Un scénario intermédiaire idéal
Pour parvenir à atteindre ce scénario, un certain nombre d’objectifs est à réaliser, notamment un niveau de vie représenté par un PIB par habitant (PPA) de 14.100 dollars en 2030, et de 22.960 dollars à l’horizon 2040 avec un niveau d’espérance de vie supérieur à 80 ans en 2030. Une perspective qui sous-entend un taux de croissance moyenne annuelle de 5% soutenue, avec un taux d’investissement de 35%, en partie par la mise en place de réformes d’amélioration du climat des affaires, une dynamisation de l’investissement domestique et surtout privé et une plus grande attractivité des investisseurs étrangers dans les secteurs clés de l’économie, tout en se servant au maximum sur le tissu économique domestique.

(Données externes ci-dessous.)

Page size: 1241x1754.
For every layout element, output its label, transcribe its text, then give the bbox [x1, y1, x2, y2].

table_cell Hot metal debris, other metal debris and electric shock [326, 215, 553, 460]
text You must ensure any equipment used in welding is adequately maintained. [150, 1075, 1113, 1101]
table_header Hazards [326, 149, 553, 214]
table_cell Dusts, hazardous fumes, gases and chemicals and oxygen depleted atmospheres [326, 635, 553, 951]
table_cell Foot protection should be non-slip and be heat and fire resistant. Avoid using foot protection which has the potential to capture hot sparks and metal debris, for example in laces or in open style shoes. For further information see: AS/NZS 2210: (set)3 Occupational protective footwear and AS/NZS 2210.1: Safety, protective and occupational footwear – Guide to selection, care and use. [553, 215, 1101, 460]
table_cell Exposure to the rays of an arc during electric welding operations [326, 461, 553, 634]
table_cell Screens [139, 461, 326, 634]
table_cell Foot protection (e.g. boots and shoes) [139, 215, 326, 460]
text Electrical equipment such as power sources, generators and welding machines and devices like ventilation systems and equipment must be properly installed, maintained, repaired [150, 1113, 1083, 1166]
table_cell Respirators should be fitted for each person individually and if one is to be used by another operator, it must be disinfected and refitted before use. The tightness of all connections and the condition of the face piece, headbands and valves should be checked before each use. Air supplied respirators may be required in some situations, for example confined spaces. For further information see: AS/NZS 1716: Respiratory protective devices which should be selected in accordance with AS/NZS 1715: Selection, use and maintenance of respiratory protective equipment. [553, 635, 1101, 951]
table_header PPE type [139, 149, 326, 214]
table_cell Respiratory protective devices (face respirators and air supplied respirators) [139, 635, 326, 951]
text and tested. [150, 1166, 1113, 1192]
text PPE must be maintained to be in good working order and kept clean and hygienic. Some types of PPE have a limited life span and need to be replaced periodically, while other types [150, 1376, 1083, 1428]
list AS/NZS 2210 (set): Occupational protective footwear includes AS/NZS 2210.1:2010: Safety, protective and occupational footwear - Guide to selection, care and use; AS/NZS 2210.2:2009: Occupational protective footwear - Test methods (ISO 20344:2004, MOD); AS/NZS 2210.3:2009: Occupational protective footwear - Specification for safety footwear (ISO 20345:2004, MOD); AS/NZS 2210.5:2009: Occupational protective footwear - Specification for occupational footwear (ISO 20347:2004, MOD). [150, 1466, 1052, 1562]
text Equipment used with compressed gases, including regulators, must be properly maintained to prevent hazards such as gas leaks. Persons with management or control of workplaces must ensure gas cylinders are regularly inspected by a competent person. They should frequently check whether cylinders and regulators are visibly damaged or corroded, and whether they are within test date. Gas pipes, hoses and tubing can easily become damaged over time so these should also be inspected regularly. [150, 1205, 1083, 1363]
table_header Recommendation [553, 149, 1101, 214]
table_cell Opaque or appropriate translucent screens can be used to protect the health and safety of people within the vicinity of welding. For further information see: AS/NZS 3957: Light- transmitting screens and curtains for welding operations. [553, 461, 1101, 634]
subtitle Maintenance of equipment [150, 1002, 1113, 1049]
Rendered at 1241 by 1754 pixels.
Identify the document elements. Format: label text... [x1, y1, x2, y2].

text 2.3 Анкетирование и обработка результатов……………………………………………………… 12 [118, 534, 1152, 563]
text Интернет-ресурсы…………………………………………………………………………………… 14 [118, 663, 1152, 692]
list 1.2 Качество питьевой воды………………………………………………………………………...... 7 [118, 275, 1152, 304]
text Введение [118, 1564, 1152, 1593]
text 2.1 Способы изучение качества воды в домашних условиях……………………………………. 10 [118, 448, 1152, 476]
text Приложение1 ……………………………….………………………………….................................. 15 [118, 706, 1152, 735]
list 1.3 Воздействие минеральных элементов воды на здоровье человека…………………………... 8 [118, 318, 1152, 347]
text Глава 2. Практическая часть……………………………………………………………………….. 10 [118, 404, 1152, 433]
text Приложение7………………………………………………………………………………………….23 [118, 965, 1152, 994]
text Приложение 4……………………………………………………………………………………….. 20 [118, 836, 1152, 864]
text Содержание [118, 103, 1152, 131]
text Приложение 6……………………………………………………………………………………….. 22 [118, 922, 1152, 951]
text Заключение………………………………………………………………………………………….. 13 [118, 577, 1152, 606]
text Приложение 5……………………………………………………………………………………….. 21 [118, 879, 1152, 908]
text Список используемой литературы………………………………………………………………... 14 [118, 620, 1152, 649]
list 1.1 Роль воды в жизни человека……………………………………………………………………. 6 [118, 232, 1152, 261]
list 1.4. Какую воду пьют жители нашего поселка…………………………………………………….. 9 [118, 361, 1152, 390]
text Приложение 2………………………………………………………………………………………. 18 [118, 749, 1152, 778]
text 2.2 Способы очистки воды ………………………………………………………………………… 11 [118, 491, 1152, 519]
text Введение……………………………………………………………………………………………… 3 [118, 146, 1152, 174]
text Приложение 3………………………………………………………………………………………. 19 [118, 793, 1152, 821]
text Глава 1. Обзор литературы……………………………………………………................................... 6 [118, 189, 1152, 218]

De plus, il est nécessaire, pour l’aboutissement de ce schéma d’émergence, de parvenir à une «transformation structurelle plus profonde de l’économie avec l’émergence de plus de secteurs à forte valeur ajoutée», selon Moubarack Lo, ce qui implique une économie plus sophistiquée produisant des produits plus complexes, avec un niveau d’inflation toujours maîtrisé et un espace budgétaire plus important. Le but, obtenir un solde budgétaire respectant l’objectif de -2% au plus et la poursuite de la bonne gestion de la dette. Au niveau des équilibres extérieurs, une balance courante maîtrisée avec idéalement un solde positif. Autant de défis à relever par le Maroc dans son chemin vers l’émergence économique.